* **DIRECTIONS FOR THIS TASK**: From the material below, reproduce exactly the stretch of lines that begins with the line holding "Abbildung kann abweichen" and ends with the line holding "Aj ja vidim slabulinku", skipping the pictures.

* **INPUT**:

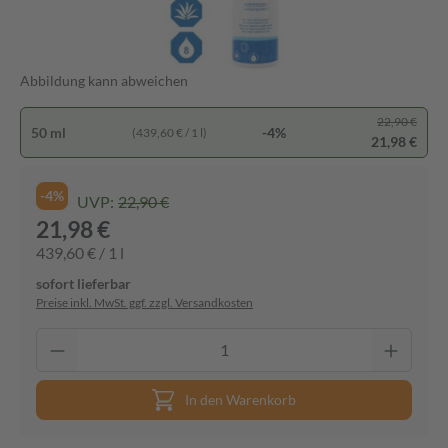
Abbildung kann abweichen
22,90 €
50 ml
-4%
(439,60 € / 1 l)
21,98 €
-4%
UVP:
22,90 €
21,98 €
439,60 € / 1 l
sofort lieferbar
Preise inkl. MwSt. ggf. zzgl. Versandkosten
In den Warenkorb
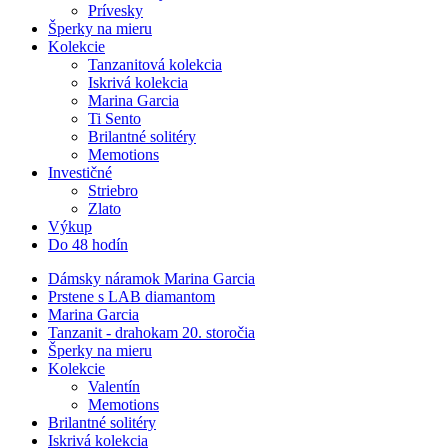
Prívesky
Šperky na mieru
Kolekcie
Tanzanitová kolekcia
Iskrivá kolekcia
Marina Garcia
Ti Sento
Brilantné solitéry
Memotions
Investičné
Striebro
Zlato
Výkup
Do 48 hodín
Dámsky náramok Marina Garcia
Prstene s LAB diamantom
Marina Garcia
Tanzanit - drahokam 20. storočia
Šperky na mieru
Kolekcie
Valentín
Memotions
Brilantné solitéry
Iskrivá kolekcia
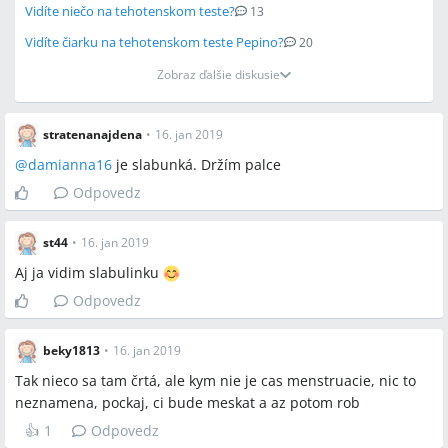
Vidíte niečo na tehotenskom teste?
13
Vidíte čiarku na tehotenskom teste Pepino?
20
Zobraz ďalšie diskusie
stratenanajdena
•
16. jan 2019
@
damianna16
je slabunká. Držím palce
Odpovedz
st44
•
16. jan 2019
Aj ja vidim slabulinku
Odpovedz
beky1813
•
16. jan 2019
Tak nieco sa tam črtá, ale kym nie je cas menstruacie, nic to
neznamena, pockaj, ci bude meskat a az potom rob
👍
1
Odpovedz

--

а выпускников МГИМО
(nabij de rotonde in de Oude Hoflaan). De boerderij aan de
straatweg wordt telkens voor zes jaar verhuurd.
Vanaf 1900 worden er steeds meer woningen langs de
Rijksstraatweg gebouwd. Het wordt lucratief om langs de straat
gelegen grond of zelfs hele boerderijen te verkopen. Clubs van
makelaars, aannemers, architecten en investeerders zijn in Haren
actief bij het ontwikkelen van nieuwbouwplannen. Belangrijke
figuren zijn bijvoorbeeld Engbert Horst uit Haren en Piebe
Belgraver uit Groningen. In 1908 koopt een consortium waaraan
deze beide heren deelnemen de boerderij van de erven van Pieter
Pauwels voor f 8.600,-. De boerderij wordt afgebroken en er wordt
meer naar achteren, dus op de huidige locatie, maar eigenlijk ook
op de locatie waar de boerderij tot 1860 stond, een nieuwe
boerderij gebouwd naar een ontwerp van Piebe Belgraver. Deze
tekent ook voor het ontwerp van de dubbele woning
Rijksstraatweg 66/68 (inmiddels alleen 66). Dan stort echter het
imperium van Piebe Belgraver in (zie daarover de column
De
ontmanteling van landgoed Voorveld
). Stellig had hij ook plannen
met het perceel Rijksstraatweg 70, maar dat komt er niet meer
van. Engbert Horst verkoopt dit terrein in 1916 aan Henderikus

* **SOLUTION TO THIS EXERCISE**:
Abbildung kann abweichen
22,90 €
50 ml
-4%
(439,60 € / 1 l)
21,98 €
-4%
UVP:
22,90 €
21,98 €
439,60 € / 1 l
sofort lieferbar
Preise inkl. MwSt. ggf. zzgl. Versandkosten
In den Warenkorb
Prívesky
Šperky na mieru
Kolekcie
Tanzanitová kolekcia
Iskrivá kolekcia
Marina Garcia
Ti Sento
Brilantné solitéry
Memotions
Investičné
Striebro
Zlato
Výkup
Do 48 hodín
Dámsky náramok Marina Garcia
Prstene s LAB diamantom
Marina Garcia
Tanzanit - drahokam 20. storočia
Šperky na mieru
Kolekcie
Valentín
Memotions
Brilantné solitéry
Iskrivá kolekcia
Vidíte niečo na tehotenskom teste?
13
Vidíte čiarku na tehotenskom teste Pepino?
20
Zobraz ďalšie diskusie
stratenanajdena
•
16. jan 2019
@
damianna16
je slabunká. Držím palce
Odpovedz
st44
•
16. jan 2019
Aj ja vidim slabulinku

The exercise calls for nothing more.